▶ **Text under study**:
● ● ● ●
I’m pleased to announce that Poem Elf has its own Computer Guy. I recently posted an unfinished poem by an unknown poet and asked for help in tracking both down.  Reader Thomas Lee Tavis dove into the research and delivered.

 

 

isn’t Simovic a cutie?

Thomas discovered that “Curses” is by Serbian poet Ljubomir Simovic. Turns out I had previously posted one of Simovic’s poems. Link here for “Breakfast.”

 

What was left out in the version I published is the reversal of the curse in part 4.

Here is the poem in its entirety.

 

Curses

by Lubomir Simonic

 

1

 

May the wind extinguish everything for you

except the candle on your grave.

 

May you not run away from the ax,

or the cannon.

 

May you not have fish in Fishville,

a bull in Bullsville,

nor a single sheep in Sheepsville.

 

May you be afraid to meet your brother

without a knife.

 

May you move from your house to the cemetery.

 

May you find neither a root nor a leaf.

 

May you stir with a right hand

the soup made with the left hand.

 

2

 

May you buy a hat

and have nothing to put it on.

 

May your wife knead dust,

rain’s bread dough.

 

May your hair give you the slip,

your flesh too.

 

May you raise in vain your chin

above the flood.

 

May you breathe only as much

as your suffering requires.

 

3

 

May a man in armor await you

wherever you go.

 

May he ride into your wheat,

into your bed,

into your church.

 

May your kin rise against you.

 

All hounds on your trail!

All evils on what you hold dear!

 

May evil not touch you

until you raise your knife.

 

4

 

If in a stranger’s eye

you didn’t put the sun out.

 

If in the hour of the wolf

you didn’t call out like a wolf.

 

May sun shine for you out of the wind,

out of your brother,

and a fish in the brook,

the oak tree, the unexpected guest.
● ● ● ●
▶ **Task details**:
Please write out the post on the poem "Curses" again from "you didn’t call" up to and including "the unexpected guest.", swapping "brook" for "stream".
● ● ● ●
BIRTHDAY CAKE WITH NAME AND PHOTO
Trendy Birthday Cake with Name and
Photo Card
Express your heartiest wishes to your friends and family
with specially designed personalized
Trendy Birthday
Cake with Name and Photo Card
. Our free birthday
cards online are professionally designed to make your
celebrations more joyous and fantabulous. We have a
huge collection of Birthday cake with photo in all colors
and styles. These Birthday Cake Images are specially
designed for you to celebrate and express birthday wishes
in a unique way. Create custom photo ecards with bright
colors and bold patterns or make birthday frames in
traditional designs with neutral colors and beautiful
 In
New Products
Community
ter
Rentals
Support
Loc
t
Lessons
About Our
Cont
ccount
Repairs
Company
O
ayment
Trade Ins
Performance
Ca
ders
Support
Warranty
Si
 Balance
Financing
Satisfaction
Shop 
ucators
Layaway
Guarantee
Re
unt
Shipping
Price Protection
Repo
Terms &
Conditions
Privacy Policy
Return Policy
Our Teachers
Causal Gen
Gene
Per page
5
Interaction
● ● ● ●
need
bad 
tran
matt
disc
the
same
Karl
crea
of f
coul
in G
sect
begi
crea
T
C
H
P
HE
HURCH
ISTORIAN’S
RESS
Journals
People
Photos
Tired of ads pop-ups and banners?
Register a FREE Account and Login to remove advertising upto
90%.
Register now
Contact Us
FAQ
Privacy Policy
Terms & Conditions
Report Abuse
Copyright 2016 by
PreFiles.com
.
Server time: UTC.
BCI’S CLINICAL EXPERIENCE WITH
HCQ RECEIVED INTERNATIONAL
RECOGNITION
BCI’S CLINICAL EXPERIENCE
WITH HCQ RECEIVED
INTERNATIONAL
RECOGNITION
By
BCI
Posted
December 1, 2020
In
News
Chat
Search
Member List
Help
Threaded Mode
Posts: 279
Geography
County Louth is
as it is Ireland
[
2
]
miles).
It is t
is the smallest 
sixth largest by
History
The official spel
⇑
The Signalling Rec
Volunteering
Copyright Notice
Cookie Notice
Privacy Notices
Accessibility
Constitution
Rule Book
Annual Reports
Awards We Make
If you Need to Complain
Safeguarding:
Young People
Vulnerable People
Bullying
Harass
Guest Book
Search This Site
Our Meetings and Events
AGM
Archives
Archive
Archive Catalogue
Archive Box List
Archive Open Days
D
● ● ● ●
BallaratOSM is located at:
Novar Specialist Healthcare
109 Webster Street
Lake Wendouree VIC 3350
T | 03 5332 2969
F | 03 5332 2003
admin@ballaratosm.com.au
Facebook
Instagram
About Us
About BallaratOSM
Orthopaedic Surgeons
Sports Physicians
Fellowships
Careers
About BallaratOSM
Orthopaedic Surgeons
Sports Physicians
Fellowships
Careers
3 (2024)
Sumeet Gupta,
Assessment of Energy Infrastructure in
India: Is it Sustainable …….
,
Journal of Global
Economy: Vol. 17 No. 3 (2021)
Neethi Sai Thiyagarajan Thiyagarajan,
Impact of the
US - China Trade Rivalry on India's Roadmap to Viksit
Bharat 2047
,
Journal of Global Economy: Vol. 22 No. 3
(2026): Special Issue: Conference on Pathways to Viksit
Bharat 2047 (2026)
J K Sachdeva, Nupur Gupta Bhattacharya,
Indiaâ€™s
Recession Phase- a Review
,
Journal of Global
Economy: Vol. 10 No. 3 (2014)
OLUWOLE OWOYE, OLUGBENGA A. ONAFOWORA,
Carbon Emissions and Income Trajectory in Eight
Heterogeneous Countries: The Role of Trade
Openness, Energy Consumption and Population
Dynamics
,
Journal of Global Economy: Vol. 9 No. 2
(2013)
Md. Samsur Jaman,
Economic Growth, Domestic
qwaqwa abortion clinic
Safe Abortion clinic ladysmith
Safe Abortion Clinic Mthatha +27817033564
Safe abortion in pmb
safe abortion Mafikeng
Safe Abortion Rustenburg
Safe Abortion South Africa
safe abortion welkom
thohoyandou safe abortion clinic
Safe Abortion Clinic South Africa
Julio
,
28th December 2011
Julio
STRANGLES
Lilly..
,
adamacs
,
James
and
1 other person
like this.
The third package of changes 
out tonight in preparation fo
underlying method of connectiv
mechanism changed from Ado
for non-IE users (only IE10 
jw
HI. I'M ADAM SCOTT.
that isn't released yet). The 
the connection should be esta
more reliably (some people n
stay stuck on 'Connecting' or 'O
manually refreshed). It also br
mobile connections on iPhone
● ● ● ●
▶ **Answer to this problem**:
you didn’t call out like a wolf.

 

May sun shine for you out of the wind,

out of your brother,

and a fish in the stream,

the oak tree, the unexpected guest.